PAGE EXCERPT
Whilst the C- standalone Bank Financial Strength Rating (BFSR)
has been confirmed, its mapping to the long-term scale Baseline
Credit Assessment (BCA) was lowered to baa2 from baa1. A negative
outlook was assigned to both the long-term and bank deposit ratings
and the BFSR. The P-2 short-term rating has been
confirmed.
Similarly, the backed long-term debt ratings of Peugeot Finance
International N.V. have been downgraded to Baa2, negative
outlook, from Baa1, on review for downgrade, while the
P-2 backed commercial paper rating of SOFIRA SNC has been confirmed.
The downgrade of the ratings of BPF and Peugeot Finance International
N.V. concludes the review initiated on 16th February 2012
further to the review on the Baa3 long-term ratings of BPF's parent,
PSA Peugeot Citroën (PSA). The review on BPF was extended
subsequent to the downgrade of PSA to Ba1 from Baa3 on 1st March 2012
(for further details, please refer to the press release, "Moody's
downgrades Peugeot to Ba1, outlook negative ", published on
1st March 2012).
RATING RATIONALE
Given the intricate strategic, commercial and financial ties to
its parent, Moody's remains of the view that BPF's creditworthiness
is inherently linked to that of PSA, even though its short-run
financial performance displays low correlation with that of the manufacturer.
For this reason, BPF's long-term debt ratings are unlikely
to exceed the long-term ratings of PSA by more than two notches,
as outlined in our prior research.
In particular, during the review on BPF's ratings, Moody's
concluded that :
(1) The C- BFSR is an appropriate standalone credit assessment
for BPF, given its narrow business focus, its policy of maintaining
a positive liquidity gap, its strong capitalization and good profitability
track record.
(2) An inverse rating gap between the bank and its parent remains appropriate
given that (i) BPF has a stronger credit profile than its parent and (ii)
there is a lower estimated loss severity for creditors of BPF than for
those of PSA. Moody's also believes that BPF's status
as a credit institution with accompanying regulatory requirements also
affords a certain protection to creditors and hence a lower default probability
compared to a non-regulated affiliate in the case of the default
of its parent.

TASK ITEM A
Transcribe the part of the rating announcement that opens with the words containing "there is a lower" and closes with "of its parent.".
TASK ITEM B
In the rating announcement, to what level was the mapping of the standalone rating to the long-term Baseline Credit Assessment lowered?

STUDY MATERIAL
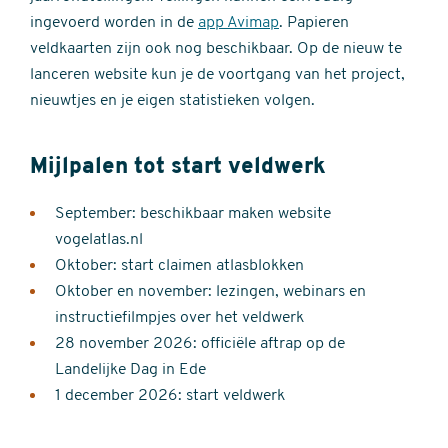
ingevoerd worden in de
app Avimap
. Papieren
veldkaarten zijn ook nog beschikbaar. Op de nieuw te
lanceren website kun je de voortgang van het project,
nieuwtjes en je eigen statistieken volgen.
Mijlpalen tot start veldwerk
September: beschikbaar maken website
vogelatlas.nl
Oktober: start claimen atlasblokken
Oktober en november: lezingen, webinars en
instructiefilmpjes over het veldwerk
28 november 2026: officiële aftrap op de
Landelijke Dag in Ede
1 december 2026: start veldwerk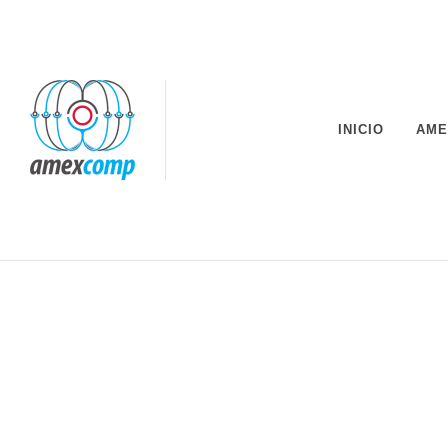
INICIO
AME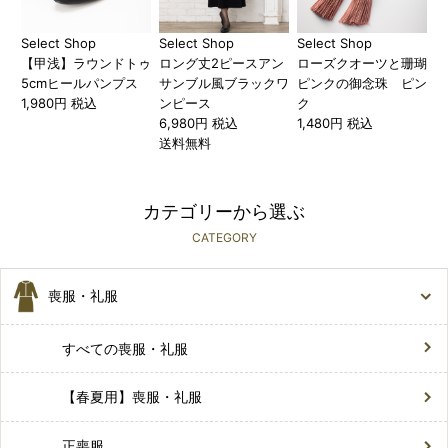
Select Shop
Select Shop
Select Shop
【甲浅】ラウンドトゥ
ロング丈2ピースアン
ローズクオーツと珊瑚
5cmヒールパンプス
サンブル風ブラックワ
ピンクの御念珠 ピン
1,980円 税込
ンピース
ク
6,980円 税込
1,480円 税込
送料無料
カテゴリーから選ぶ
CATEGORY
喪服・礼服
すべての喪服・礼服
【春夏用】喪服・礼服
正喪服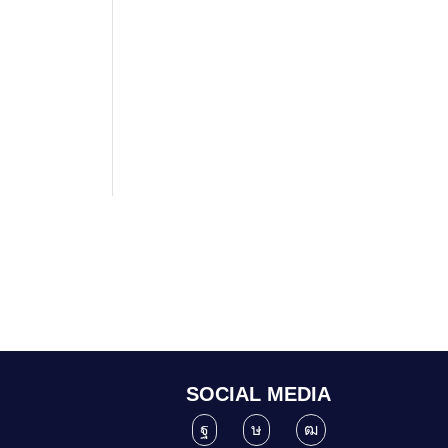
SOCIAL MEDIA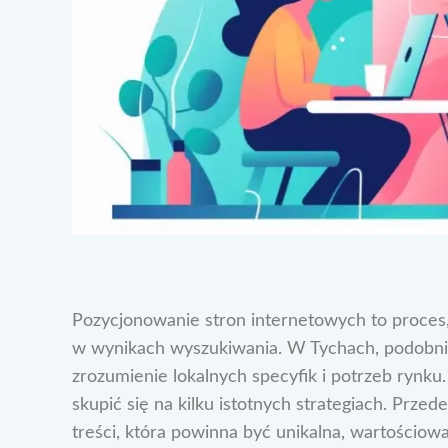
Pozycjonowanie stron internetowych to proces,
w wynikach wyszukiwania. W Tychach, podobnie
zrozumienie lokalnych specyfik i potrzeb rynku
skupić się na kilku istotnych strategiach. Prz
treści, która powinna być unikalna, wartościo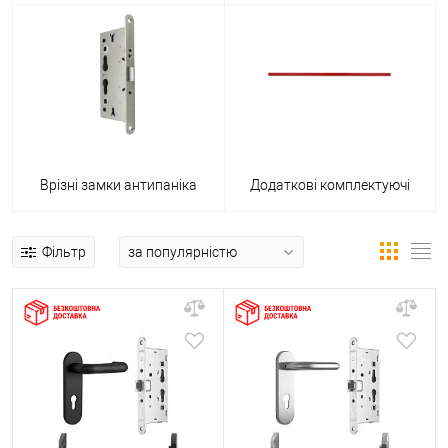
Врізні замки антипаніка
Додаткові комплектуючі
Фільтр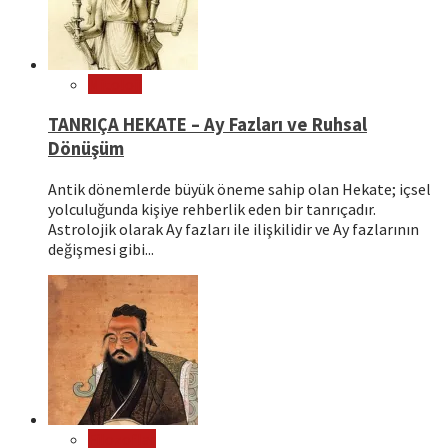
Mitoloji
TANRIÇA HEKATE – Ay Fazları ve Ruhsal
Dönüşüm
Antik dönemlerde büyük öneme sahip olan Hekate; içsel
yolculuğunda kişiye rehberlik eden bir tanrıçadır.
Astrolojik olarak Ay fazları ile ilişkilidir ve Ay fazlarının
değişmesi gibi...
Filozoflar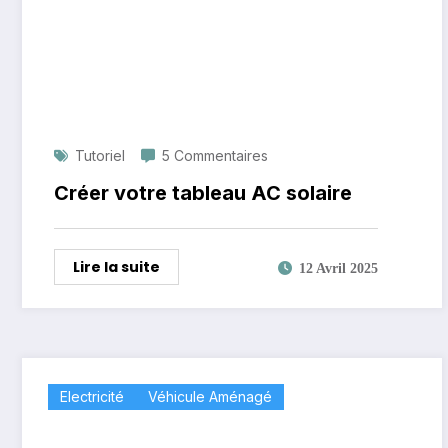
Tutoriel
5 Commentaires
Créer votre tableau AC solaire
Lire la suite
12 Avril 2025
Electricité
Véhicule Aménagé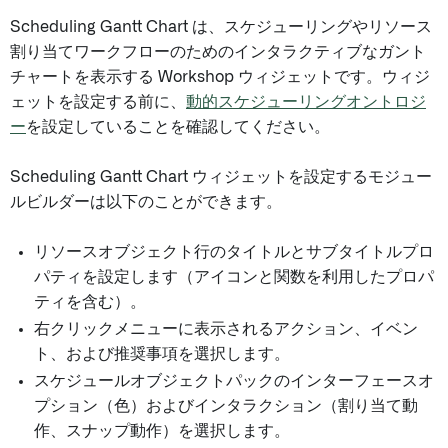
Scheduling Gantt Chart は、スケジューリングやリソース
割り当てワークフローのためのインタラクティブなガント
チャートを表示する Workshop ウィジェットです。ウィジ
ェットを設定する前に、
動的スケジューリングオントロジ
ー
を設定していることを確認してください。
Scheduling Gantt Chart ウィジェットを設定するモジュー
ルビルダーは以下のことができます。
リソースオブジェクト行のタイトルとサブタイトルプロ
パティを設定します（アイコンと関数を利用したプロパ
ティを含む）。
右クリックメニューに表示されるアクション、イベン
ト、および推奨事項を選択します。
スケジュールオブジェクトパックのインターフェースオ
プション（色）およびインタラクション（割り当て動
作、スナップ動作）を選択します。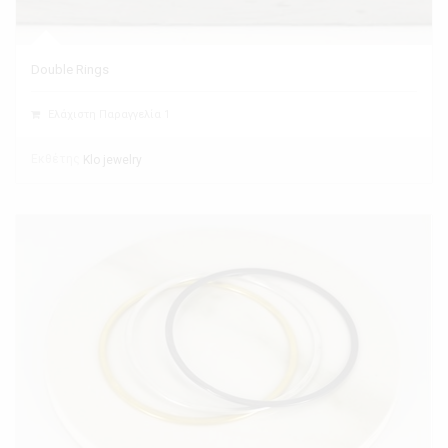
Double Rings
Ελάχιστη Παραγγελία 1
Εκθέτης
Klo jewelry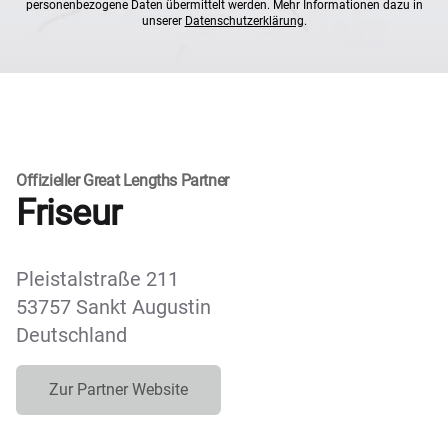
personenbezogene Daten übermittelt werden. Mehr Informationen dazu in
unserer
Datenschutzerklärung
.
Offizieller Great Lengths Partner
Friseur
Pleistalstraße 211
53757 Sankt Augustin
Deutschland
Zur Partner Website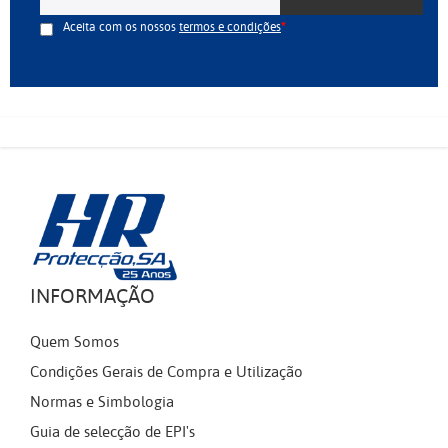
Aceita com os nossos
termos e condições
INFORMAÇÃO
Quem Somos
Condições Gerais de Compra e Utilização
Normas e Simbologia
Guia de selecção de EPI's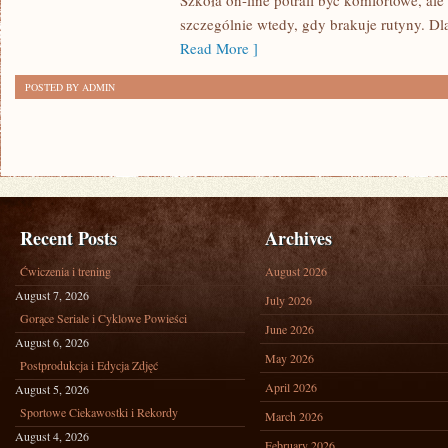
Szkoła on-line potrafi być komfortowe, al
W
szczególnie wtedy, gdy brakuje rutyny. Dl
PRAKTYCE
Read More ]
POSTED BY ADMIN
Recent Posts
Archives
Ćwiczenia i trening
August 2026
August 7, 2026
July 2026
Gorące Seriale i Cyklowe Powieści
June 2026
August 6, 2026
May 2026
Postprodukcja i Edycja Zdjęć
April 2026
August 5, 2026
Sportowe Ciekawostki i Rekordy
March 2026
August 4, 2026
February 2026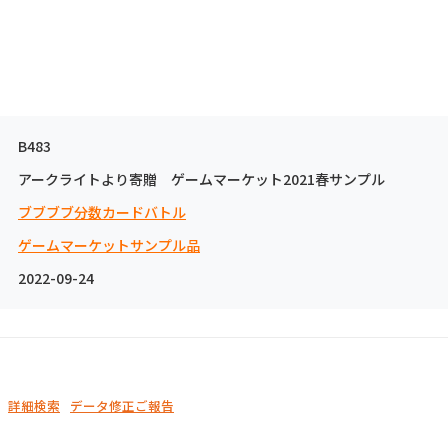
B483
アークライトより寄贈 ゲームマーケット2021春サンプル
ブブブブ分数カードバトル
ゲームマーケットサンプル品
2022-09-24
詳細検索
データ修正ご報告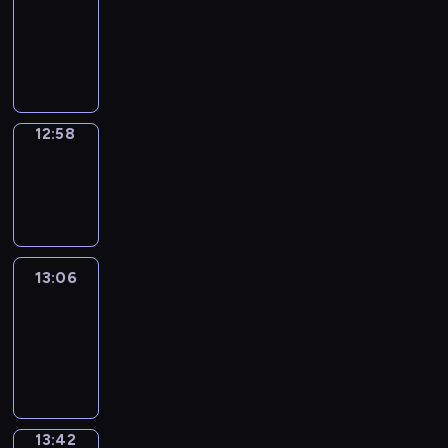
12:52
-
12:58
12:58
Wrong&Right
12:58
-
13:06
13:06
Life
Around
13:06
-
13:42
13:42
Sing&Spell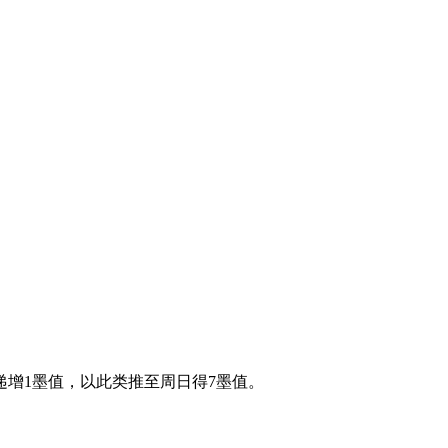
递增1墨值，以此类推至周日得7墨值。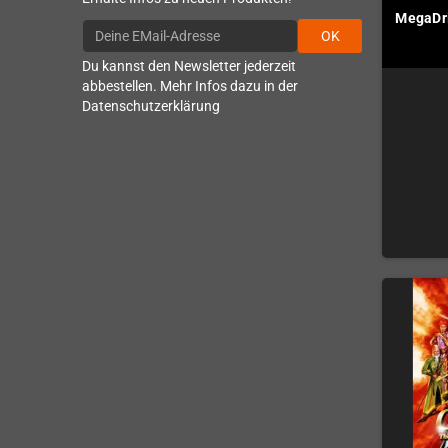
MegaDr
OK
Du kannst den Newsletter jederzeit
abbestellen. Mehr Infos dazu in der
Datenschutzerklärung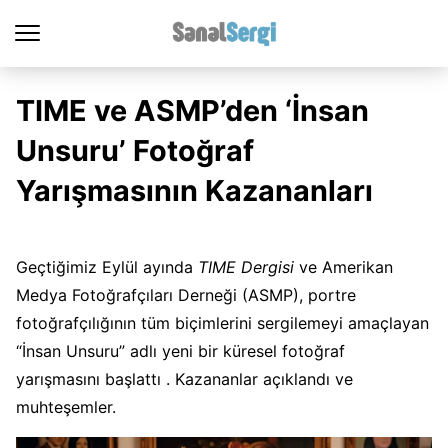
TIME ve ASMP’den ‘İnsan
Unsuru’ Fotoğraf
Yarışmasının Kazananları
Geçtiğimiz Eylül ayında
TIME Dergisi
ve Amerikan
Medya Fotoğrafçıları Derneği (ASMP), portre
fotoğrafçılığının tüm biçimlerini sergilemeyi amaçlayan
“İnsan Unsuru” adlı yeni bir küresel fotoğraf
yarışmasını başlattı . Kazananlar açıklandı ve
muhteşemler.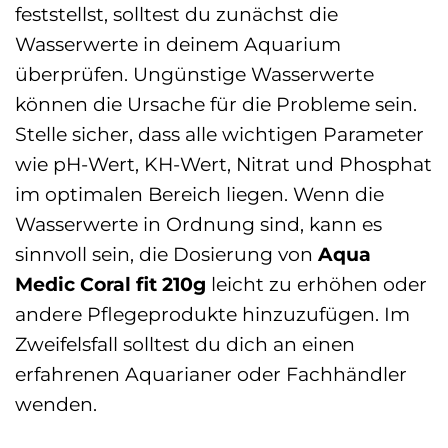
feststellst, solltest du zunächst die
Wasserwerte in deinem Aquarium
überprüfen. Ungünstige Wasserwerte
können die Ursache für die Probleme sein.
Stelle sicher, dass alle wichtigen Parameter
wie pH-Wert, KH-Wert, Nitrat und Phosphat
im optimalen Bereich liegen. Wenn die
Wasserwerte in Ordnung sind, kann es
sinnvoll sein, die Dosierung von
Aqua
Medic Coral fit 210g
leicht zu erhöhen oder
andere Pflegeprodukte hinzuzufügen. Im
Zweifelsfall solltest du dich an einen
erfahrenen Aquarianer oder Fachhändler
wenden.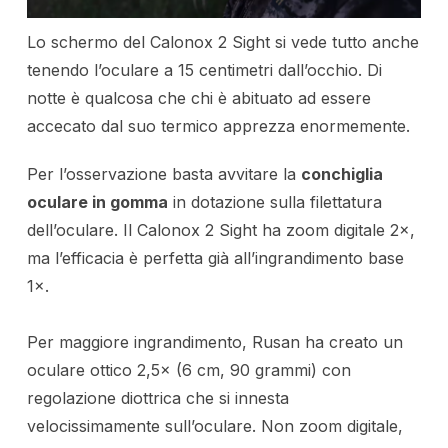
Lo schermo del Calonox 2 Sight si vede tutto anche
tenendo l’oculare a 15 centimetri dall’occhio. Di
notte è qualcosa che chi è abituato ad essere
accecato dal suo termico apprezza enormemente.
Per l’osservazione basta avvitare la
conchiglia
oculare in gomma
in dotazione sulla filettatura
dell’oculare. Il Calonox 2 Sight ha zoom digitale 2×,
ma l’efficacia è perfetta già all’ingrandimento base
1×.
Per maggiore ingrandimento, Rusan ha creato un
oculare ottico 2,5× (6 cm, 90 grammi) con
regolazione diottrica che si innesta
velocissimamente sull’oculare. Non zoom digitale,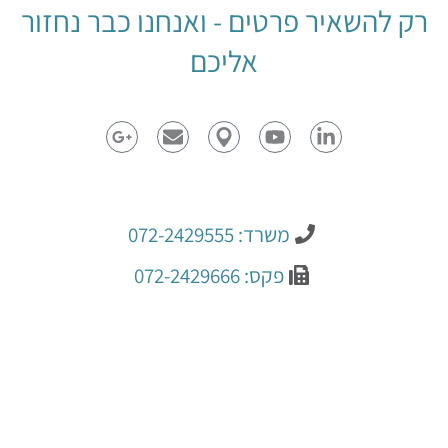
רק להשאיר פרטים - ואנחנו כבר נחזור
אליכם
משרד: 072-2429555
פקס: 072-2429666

EXERCISE SOLUTION A
there is a lower estimated loss severity for creditors of BPF than for
those of PSA. Moody's also believes that BPF's status
as a credit institution with accompanying regulatory requirements also
affords a certain protection to creditors and hence a lower default probability
compared to a non-regulated affiliate in the case of the default
of its parent.

EXERCISE SOLUTION B
It was lowered to baa2 from baa1.